Recorded information Block Start

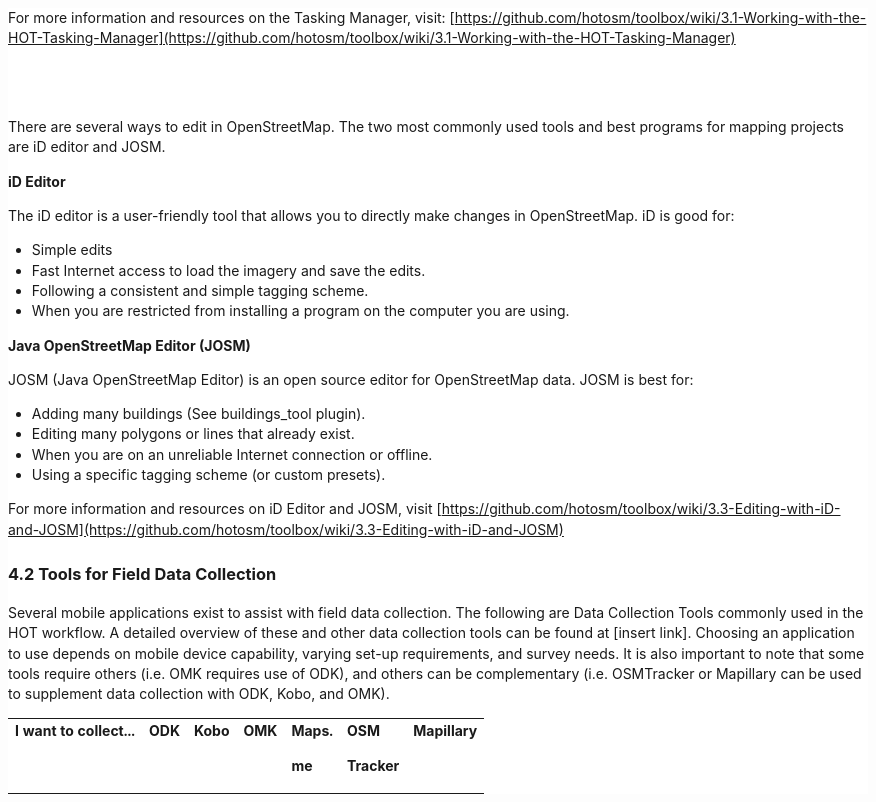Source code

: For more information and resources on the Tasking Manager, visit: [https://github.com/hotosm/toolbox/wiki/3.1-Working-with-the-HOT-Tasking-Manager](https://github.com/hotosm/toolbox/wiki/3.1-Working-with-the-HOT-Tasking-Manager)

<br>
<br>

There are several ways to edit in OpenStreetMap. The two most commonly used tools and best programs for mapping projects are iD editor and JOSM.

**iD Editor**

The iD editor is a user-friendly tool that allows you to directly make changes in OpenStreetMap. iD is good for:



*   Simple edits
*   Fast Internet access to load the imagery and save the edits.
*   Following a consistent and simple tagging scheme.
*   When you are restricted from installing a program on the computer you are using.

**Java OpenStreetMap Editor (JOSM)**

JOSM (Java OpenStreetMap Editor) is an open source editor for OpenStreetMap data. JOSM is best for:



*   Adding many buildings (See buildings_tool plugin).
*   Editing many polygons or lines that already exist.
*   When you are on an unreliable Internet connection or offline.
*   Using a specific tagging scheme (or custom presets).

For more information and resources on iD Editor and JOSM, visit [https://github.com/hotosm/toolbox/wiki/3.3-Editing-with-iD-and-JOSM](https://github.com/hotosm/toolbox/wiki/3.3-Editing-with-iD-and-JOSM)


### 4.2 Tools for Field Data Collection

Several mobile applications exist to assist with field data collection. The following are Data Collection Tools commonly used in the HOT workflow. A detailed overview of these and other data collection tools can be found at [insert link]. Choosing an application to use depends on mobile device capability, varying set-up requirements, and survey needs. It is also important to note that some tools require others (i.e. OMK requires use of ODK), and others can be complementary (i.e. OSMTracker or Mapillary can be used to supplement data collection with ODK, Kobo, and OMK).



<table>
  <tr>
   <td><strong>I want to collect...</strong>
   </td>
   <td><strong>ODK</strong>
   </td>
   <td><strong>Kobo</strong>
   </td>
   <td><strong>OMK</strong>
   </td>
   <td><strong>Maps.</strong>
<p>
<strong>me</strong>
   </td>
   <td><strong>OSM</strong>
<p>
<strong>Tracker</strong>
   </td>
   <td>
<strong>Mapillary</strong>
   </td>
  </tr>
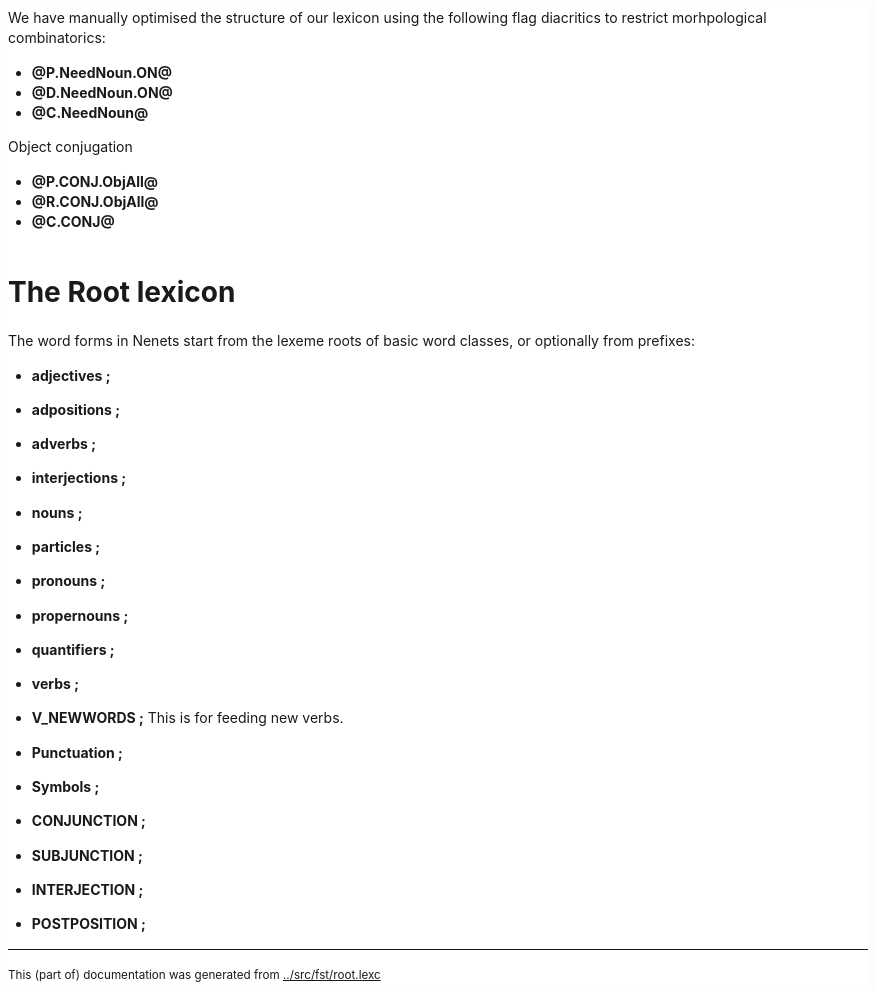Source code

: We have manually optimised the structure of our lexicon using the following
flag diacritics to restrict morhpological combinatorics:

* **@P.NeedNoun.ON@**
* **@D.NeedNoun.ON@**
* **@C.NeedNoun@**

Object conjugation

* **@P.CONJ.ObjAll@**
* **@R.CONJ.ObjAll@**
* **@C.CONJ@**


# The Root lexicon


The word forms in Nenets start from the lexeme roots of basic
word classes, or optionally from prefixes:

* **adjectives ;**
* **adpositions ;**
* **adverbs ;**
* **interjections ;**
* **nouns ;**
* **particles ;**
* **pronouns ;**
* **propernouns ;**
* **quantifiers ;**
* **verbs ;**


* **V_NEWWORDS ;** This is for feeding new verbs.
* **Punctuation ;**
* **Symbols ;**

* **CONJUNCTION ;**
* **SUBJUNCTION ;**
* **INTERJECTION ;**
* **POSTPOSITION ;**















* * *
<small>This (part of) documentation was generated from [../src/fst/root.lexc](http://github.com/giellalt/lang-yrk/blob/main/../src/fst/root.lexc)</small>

Recorded information Block End

> **Your objective**
Only lines of the data holding the word "used" go in the answer. Please copy each of them.

> **Response to this task**
There are several ways to edit in OpenStreetMap. The two most commonly used tools and best programs for mapping projects are iD editor and JOSM.
Several mobile applications exist to assist with field data collection. The following are Data Collection Tools commonly used in the HOT workflow. A detailed overview of these and other data collection tools can be found at [insert link]. Choosing an application to use depends on mobile device capability, varying set-up requirements, and survey needs. It is also important to note that some tools require others (i.e. OMK requires use of ODK), and others can be complementary (i.e. OSMTracker or Mapillary can be used to supplement data collection with ODK, Kobo, and OMK).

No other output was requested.